Uno de los “brazos armados” de este poder invisible (en la
peor de sus versiones) es, justamente, el desorden informativo. La
desinformación consiste en difundir representaciones indebidamente
desorganizadas (en que se mezclan la ficción o apariencia con la realidad, las
partes con el todo, lo contrastado con lo que no, lo que es con lo que debe, lo
necesario con lo contingente, lo sustantivo con lo accesorio…), y frente a las
que no queda otra que educar a la ciudadanía en habilidades tan filosóficas y
desprestigiadas como definir, categorizar, sistematizar y jerarquizar
las ideas y las cosas.
Y digo esto último porque buena parte de las personas con las
que me topo son incapaces de hacer todo esto por sí mismas, ni, por tanto, de
ordenar y expresar las ideas (las suyas y las ajenas) en un discurso o sistema
estructurado desde el que se pueda entender algo de lo que ocurre o tomar
decisiones con un mínimo de responsabilidad y espíritu crítico.

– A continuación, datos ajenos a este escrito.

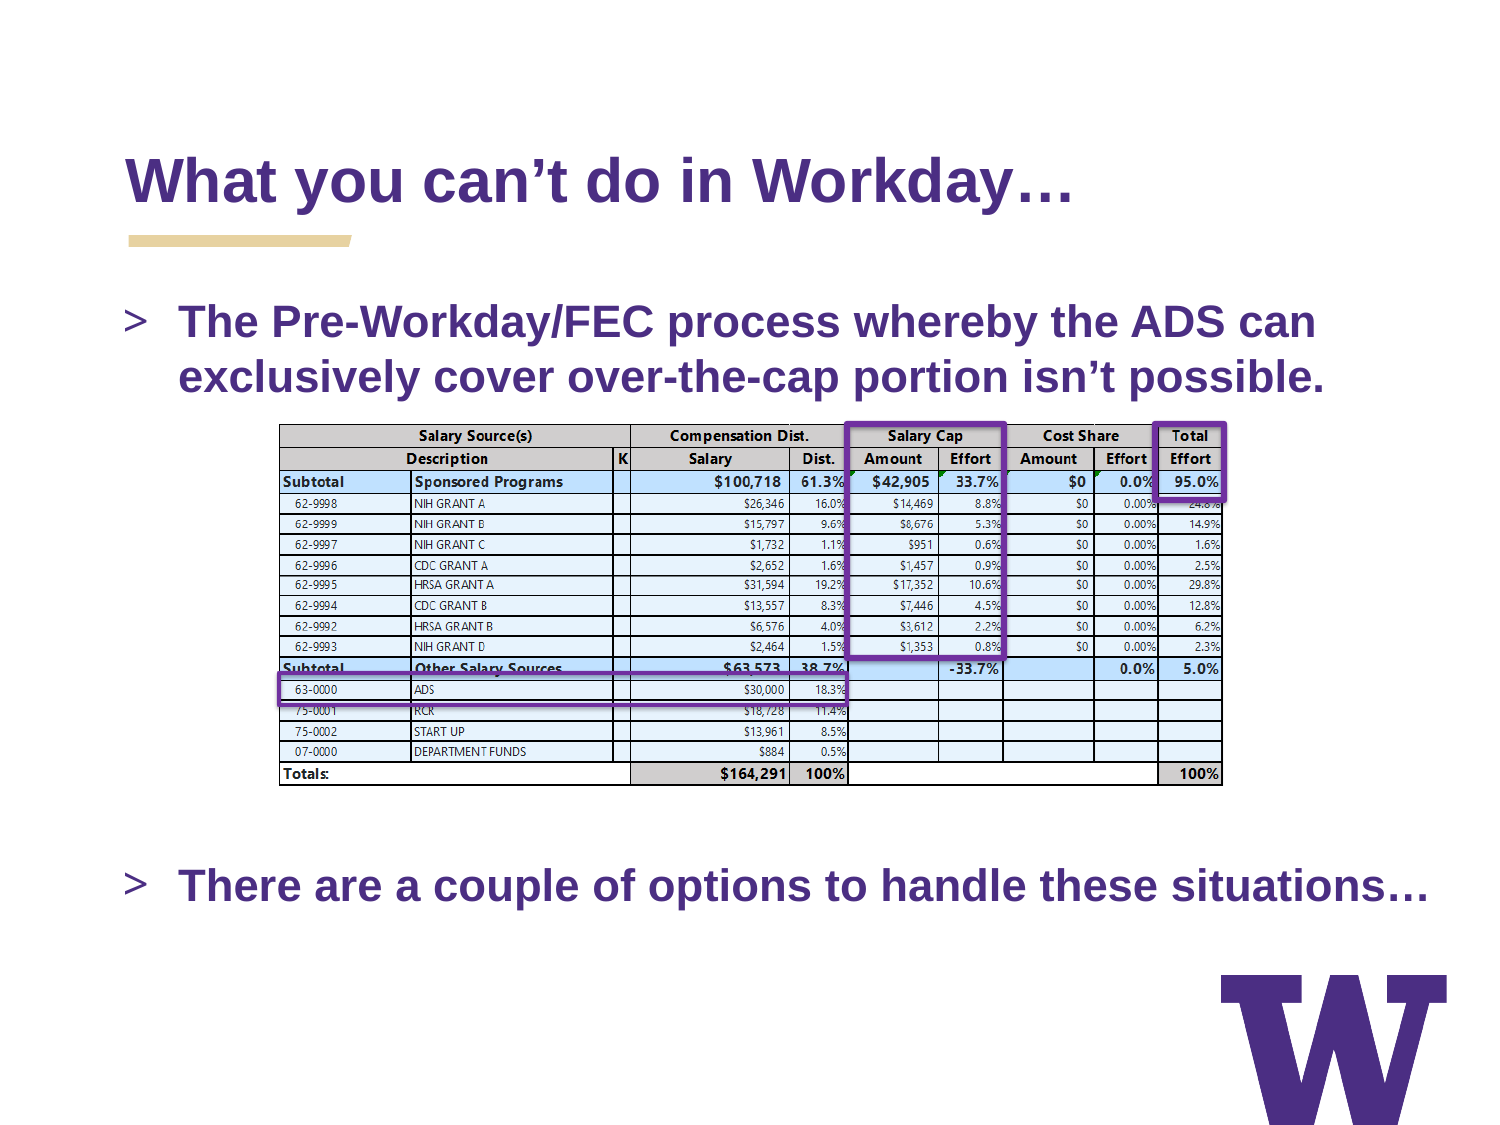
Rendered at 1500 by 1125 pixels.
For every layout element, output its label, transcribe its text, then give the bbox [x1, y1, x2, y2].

picture [128, 235, 352, 247]
picture [271, 417, 1229, 791]
picture [1221, 975, 1447, 1125]
list What you can’t do in Workday… [110, 60, 1453, 224]
list The Pre-Workday/FEC process whereby the ADS can exclusively cover over-the-cap portion isn’t possible. There are a couple of options to handle these situations… [108, 284, 1453, 944]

Esta alienante incapacidad para pensar de modo estructurado
delata, además, un desorden mental que, aceptado con complacencia por el
discurso dominante y multiplicado por la fábrica mediática del mundo, está en
la raíz de ese deterioro de la salud psíquica que acusamos hoy, y ante
el que lo que se precisa no son fármacos o atención psicológica, sino
precisamente esto: aprender a pensar o, lo que es lo mismo, aprender a
reconocer en el orden de las ideas el orden de todo lo demás. Sin ello, no hay
más que cambalache: el viejo orden del poder y del dinero revestido de
estupidez y confusión. El tango de siempre, vaya.